17 Obey your leaders and submit to them, since they keep watch over your souls as those who will give an account, so that they can do this with joy and not with grief, for that would be unprofitable for you. 18 Pray for us, for we are convinced that we have a clear conscience, wanting to conduct ourselves honorably in everything. 19 And I urge you all the more to pray that I may be restored to you very soon. (Hebrews 13:17-19)

In verse 17, the author encourages the believers to “obey your leaders and submit to them.” We have previously spoken about how the believers were challenged to imitate the faith of past leaders who have passed away. Now, they are challenged to listen and obey their present leaders without grumbling. It seemed as if there was some need for instruction on this point, as the rest of the verse suggests that there may have been some contention due to the mention of “grief.” Leaders have a responsibility to guide and maintain watch over those whom God has placed them in care of and will be judged with greater strictness, as seen in James 3:1, “Not many should become teachers, my brothers, because you know that we will receive a stricter judgment.” So, if the leaders are obeying God’s Word and teaching sound doctrine, the author tells the believers to obey and submit so that both the leaders and the believers would experience “joy” and grow together; win-win versus “unprofitable.”

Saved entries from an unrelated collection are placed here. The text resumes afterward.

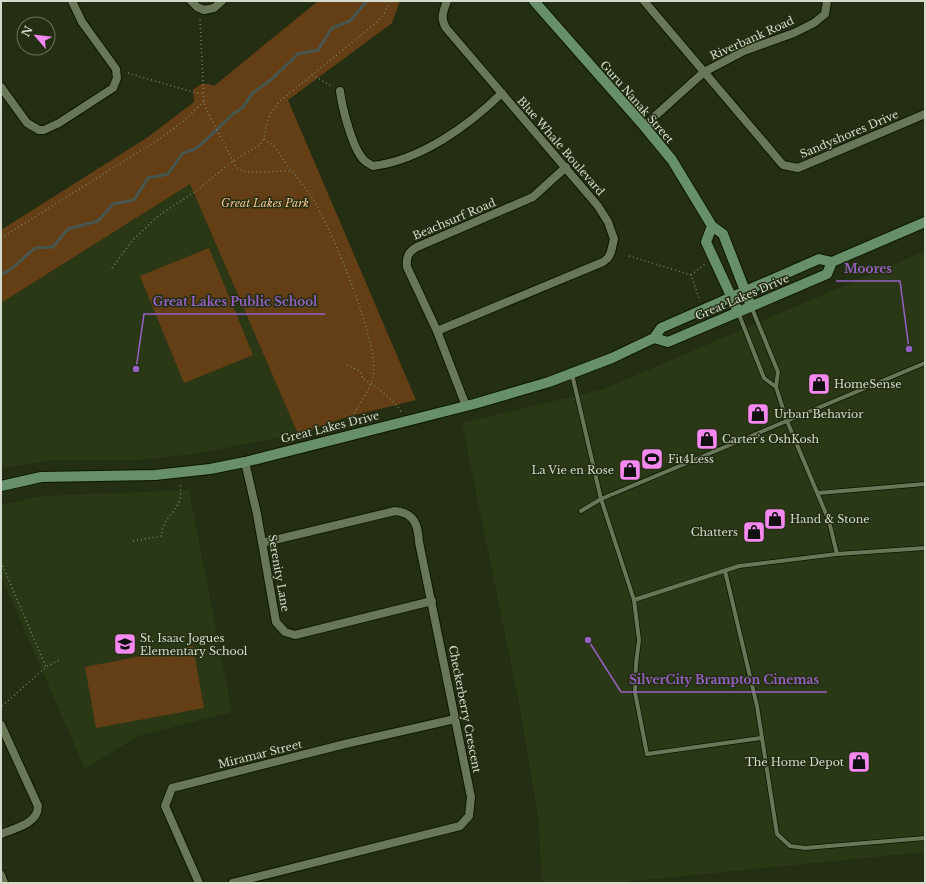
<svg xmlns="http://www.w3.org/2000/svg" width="926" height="884" font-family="'Libre Baskerville',serif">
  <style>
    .built { fill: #2b3816 }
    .green { fill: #643e15 }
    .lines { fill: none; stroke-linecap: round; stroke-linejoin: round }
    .stream { stroke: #485650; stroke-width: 3 }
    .lane-casing { stroke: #0d1600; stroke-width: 5.5 }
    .street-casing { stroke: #0d1600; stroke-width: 10 }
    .secondary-casing { stroke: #0d1600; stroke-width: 12 }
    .path { stroke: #78816b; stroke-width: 1.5; stroke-dasharray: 1 3; stroke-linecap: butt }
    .lane { stroke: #697658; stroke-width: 4 }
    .street { stroke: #697658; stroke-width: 8 }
    .secondary { stroke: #668f6a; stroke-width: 10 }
    .labels { text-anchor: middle; stroke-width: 3; stroke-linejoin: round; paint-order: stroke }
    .street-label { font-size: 11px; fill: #d4dbcb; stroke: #232e13 }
    .park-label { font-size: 11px; font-style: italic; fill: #f9c494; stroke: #232e13 }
    .poi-label { font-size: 11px; fill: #d4dbcb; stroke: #232e13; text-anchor: start }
    .leader { fill: none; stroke: #9660c3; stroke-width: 1.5 }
    .callout-dot { fill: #9660c3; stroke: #232e13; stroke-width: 1.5 }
    .callout-label { font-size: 12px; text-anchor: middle; font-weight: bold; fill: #9660c3; stroke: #232e13; stroke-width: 3; stroke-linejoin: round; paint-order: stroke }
  </style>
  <rect width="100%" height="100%" fill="#232e13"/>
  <path class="built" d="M190,184L298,434L194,454L138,460H53L1,468V303Z
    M925,251V852L615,883H542L538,816L519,703L462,423L604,389Z
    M189,490L232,712L138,736L85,769L1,576V505L42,496Z"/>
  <path class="green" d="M318,1H400L392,23L288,100L416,400L347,417L298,434L190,184L1,303V230L148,137L194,102L193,90C201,83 204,82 214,86Z
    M209,248L253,355L184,383L140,276Z
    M193,646L204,708L96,728L85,667Z"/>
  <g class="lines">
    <path class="stream" d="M1,274L9,271L35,248L53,247L68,229L98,221L113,204L134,200L148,178L168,174L183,153L195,149L206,140L233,114L242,108L253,93L273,78L298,54L318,50L332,28L350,21L367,1"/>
    <g class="lane-casing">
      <path id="lane" d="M751,306L778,372L776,387L787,421L829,521L837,554L925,548
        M738,312L764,378L776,387
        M572,374L601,499L634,600
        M818,493L925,484
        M581,511L601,499L925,363
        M725,571L757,706L777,834L790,846L805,848L925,838
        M761,738L647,754L635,692L636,664L639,640L634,600L739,566L837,554"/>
    </g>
    <g class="street-casing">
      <path id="street" d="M191,1L197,7L204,10L214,8L222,1
        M644,1L783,165L798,168L925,114
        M1,87L27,123L39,130H44L59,123L113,88L117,78L116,69L82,22L72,1
        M340,91C342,107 352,147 363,159C365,162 370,164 373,166C421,160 468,126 502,93
        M644,126L704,72L744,51L794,33L814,23L825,14L827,1
        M437,331L603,262L608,258L611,252L614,239L608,222L598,206L446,28C440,18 443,12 447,1
        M466,406L437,331L407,267C406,257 408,252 417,247L533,197L566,167
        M245,462L257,514L276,622L285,632L295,635L432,601
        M1,725L38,806C38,824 15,828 1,834
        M1,875L4,883
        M199,883L165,806L172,788L345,744L455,719
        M233,883L460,826L469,816L471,797L419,542C418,524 414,513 395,511L262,543"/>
    </g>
    <g class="secondary-casing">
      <path id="secondary" d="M534,1L644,126L672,160L712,226L723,234L751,306
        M712,226L706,242L738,311
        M654,338L668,342L827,274L832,262
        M1,486L41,477L155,475L210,469L245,462L474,404L549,382L612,358L654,338L661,328L819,259L832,262L925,222"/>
    </g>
    <path class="path" d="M200,20L204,101L206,109L236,167C248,178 276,168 293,172C300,181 307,190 313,199C331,228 381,346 373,377C370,390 360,403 353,415L356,423
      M128,73L196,93H204
      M312,75L333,87
      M264,139L274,146L292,172
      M1,238L161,138L185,120L204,101
      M629,256L691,275L700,301
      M112,268L132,241L158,216L196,191L233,161L260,145L264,139L266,126L270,114L280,101L376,23L384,14L390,1
      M691,275L705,264
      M347,365L360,371L363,379C374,384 396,402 402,413
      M133,541L162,536C160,521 177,512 180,499C181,494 181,488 180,483
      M1,562L46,667
      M2,706L46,667L61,659"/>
    <use href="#lane" class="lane"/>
    <use href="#street" class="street"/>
    <use href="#secondary" class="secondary"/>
  </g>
  <defs>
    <g id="shop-square" transform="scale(1.15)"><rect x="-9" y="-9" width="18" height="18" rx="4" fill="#f589ef" stroke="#232e13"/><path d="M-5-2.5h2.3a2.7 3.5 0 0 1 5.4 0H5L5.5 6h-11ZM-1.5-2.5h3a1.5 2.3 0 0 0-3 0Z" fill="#111"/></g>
    <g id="stadium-square" transform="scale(1.15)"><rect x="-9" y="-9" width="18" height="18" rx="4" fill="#f589ef" stroke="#232e13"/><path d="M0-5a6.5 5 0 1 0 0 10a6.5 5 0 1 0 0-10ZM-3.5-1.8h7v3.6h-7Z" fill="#111"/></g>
    <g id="school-square" transform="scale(1.15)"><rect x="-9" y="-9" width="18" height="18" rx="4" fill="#f589ef" stroke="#232e13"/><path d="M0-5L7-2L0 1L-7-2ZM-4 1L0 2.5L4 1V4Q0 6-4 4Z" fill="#111"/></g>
  </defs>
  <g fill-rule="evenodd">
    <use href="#shop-square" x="819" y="384"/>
    <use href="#shop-square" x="758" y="414"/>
    <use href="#shop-square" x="707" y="439"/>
    <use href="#stadium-square" x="652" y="459"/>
    <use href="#shop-square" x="630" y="470"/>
    <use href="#shop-square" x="775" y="519"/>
    <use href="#shop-square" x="754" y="532"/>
    <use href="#school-square" x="125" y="644"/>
    <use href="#shop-square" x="859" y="762"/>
  </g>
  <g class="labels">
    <g class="street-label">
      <text transform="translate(752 38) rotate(-24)" y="4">Riverbank Road</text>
      <text transform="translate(637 102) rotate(49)" y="4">Guru Nanak Street</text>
      <text transform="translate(849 134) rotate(-23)" y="4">Sandyshores Drive</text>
      <text transform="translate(561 146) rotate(49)" y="4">Blue Whale Boulevard</text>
      <text transform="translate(454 219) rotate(-23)" y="4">Beachsurf Road</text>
      <text transform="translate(742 297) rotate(-23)" y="4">Great Lakes Drive</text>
      <text transform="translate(330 427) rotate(-14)" y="4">Great Lakes Drive</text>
      <text transform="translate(279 573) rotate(80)" y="4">Serenity Lane</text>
      <text transform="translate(465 709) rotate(79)" y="4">Checkerberry Crescent</text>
      <text transform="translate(260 754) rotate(-14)" y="4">Miramar Street</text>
    </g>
    <g class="park-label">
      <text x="265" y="207">Great Lakes Park</text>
    </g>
    <g class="poi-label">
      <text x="834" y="388">HomeSense</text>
      <text x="774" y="418">Urban Behavior</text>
      <text x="722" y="443">Carter's OshKosh</text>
      <text x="668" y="463">Fit4Less</text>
      <text x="614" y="474" text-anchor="end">La Vie en Rose</text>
      <text x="790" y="523">Hand &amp; Stone</text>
      <text x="738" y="536" text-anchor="end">Chatters</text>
      <text x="140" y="642">St. Isaac Jogues<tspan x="140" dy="13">Elementary School</tspan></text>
      <text x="844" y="766" text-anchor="end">The Home Depot</text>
    </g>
  </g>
  <path class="leader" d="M909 349L900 281H836M136 369L144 314H325M588 640L621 692H827"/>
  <g class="callout-dot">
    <circle cx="909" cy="349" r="4"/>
    <circle cx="136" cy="369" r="4"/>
    <circle cx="588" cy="640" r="4"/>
  </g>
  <g class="callout-label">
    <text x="868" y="273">Moores</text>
    <text x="235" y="306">Great Lakes Public School</text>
    <text x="724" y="684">SilverCity Brampton Cinemas</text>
  </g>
  <rect width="926" height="884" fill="none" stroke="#d4dbcb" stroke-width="4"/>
  <g transform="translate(36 36) rotate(298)"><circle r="19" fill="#232e13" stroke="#6a735d"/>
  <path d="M0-3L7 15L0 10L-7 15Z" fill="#f589ef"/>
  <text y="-6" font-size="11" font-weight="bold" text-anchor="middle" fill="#d4dbcb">N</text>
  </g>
</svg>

Then, in verses 18 to 21, the author focuses on praying for one another. The language of verse 18 suggests, in light of verse 17, that the author too was experiencing some criticism, individuals questioning their behavior and conscience. The author asks for prayer in this regard, asking for encouragement as they have a “clear conscience” and desire to “conduct ourselves honorably in everything.” As Lea wrote, “We find it easier to pray vigorously for others when we see unquestioned spiritual integrity in their actions.”

Finally, in verse 19, the author requests a specific prayer to be able to have the opportunity to “be restored to you very soon.” We do not know the specific circumstance of why the author cannot immediately attend to the readers, but we can see that the author truly believes that the situation can change through prayers to the Lord. There is power in prayer to change what may seem humanly impossible.